Guía de la multiómica
Capítulo 7 - Microbioma
En este capítulo, ofrecemos una breve visión general de la investigación del microbioma, un área de estudio que se ocupa de perfilar las comunidades microbianas presentes en muestras específicas. En este capítulo se analizan las diversas técnicas ómicas que pueden utilizarse para estudiar el microbioma y comprender su relación con diversos ecosistemas, incluido el cuerpo humano. Los estudios de casos seleccionados ponen de relieve cómo el microbioma complementa los flujos de trabajo multiómicos para responder a una serie de preguntas científicas.
¿Qué es el microbioma?
El microbioma es la comunidad de organismos (por ejemplo, bacterias, hongos y otros) que existen en un entorno determinado1, mientras que el microbioma humano es la comunidad de microorganismos -específicamente, sus genes- presentes en el interior y en la superficie del cuerpo humano2,3. El estudio del microbioma ha avanzado significativamente gracias a la secuenciación de nueva generación y otras técnicas ómicas que están ganando popularidad en los estudios del microbioma.

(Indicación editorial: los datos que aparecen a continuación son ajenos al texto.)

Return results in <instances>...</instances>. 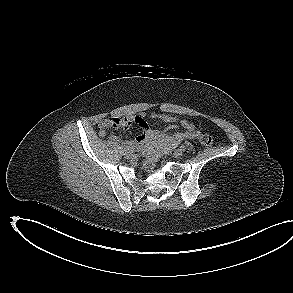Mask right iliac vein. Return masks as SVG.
<instances>
[{
	"label": "right iliac vein",
	"instance_id": "63e3f726",
	"mask_svg": "<svg viewBox=\"0 0 293 293\" xmlns=\"http://www.w3.org/2000/svg\"><path fill=\"white\" fill-rule=\"evenodd\" d=\"M124 155L127 157H132L134 155V151L133 150H127L124 152Z\"/></svg>",
	"mask_w": 293,
	"mask_h": 293
}]
</instances>
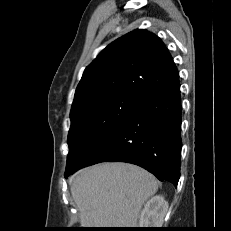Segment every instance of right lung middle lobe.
Segmentation results:
<instances>
[{
  "instance_id": "obj_1",
  "label": "right lung middle lobe",
  "mask_w": 231,
  "mask_h": 231,
  "mask_svg": "<svg viewBox=\"0 0 231 231\" xmlns=\"http://www.w3.org/2000/svg\"><path fill=\"white\" fill-rule=\"evenodd\" d=\"M141 99L131 94H116L72 111L66 169L77 166L95 146L133 115Z\"/></svg>"
}]
</instances>
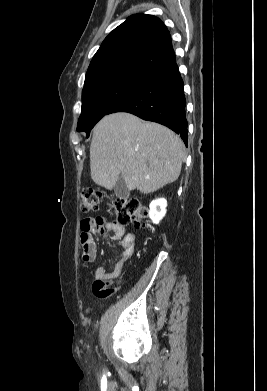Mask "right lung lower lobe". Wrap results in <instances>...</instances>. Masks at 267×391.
I'll list each match as a JSON object with an SVG mask.
<instances>
[{
	"label": "right lung lower lobe",
	"mask_w": 267,
	"mask_h": 391,
	"mask_svg": "<svg viewBox=\"0 0 267 391\" xmlns=\"http://www.w3.org/2000/svg\"><path fill=\"white\" fill-rule=\"evenodd\" d=\"M114 112H129L144 120L165 125L179 134L187 145L185 95L176 61L155 71L108 114Z\"/></svg>",
	"instance_id": "obj_1"
}]
</instances>
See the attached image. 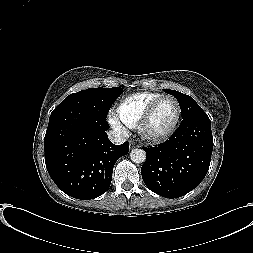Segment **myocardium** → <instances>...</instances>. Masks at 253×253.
Returning a JSON list of instances; mask_svg holds the SVG:
<instances>
[{
  "mask_svg": "<svg viewBox=\"0 0 253 253\" xmlns=\"http://www.w3.org/2000/svg\"><path fill=\"white\" fill-rule=\"evenodd\" d=\"M164 99L173 100V102L176 105V117H175V120H174L173 124L165 132L158 133V134H153V133L148 131V126L150 124V121H151V119L154 115V112H155L158 104ZM181 113H182L181 105H180V103H179V101L177 100L176 97H174L173 95H169V94L161 95L160 97L155 99L149 105V107L146 109L144 115L142 116L141 120L138 123V126H137L138 131H139L140 135L148 141L155 142V143L165 141L177 129V126H178L180 118H181Z\"/></svg>",
  "mask_w": 253,
  "mask_h": 253,
  "instance_id": "myocardium-1",
  "label": "myocardium"
}]
</instances>
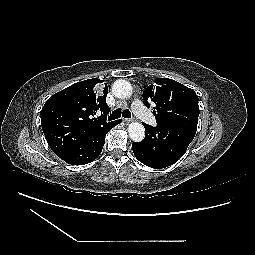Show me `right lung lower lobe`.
<instances>
[{"label":"right lung lower lobe","mask_w":255,"mask_h":255,"mask_svg":"<svg viewBox=\"0 0 255 255\" xmlns=\"http://www.w3.org/2000/svg\"><path fill=\"white\" fill-rule=\"evenodd\" d=\"M121 120L113 121L110 125L94 129L80 139L73 145L68 147L60 156L68 164L84 165L95 160L101 153L106 134Z\"/></svg>","instance_id":"right-lung-lower-lobe-1"}]
</instances>
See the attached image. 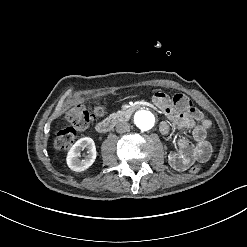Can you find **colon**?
Masks as SVG:
<instances>
[{
  "mask_svg": "<svg viewBox=\"0 0 247 247\" xmlns=\"http://www.w3.org/2000/svg\"><path fill=\"white\" fill-rule=\"evenodd\" d=\"M172 102L177 109L183 110L189 106L190 99L186 93L180 92L172 97ZM65 118L72 125L60 128L55 137L54 145L57 151H66L75 141L77 136V128H85L94 123L98 116L89 112L84 105L77 104L70 109ZM200 170V165H193L189 171L196 173Z\"/></svg>",
  "mask_w": 247,
  "mask_h": 247,
  "instance_id": "5ec220e1",
  "label": "colon"
}]
</instances>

Este campo se ha ampliado rápidamente en las últimas décadas, revelando no sólo la enorme diversidad de la vida microbiana, sino también su profundo impacto en la dinámica de los ecosistemas, la salud humana y los procesos de enfermedad. En los seres humanos, el microbioma es esencial para la digestión4, la síntesis de vitaminas5 y la regulación inmunitaria6, y los desequilibrios del microbioma (es decir, la disbiosis) se han relacionado con numerosas enfermedades8-10. En el medio ambiente, los microbiomas desempeñan un papel crucial en la salud humana. En el medio ambiente, los microbiomas desempeñan un papel crucial en el ciclo de los nutrientes11, la salud de las plantas12 y la degradación de la contaminación13, contribuyendo a la gestión y conservación de los ecosistemas14,15.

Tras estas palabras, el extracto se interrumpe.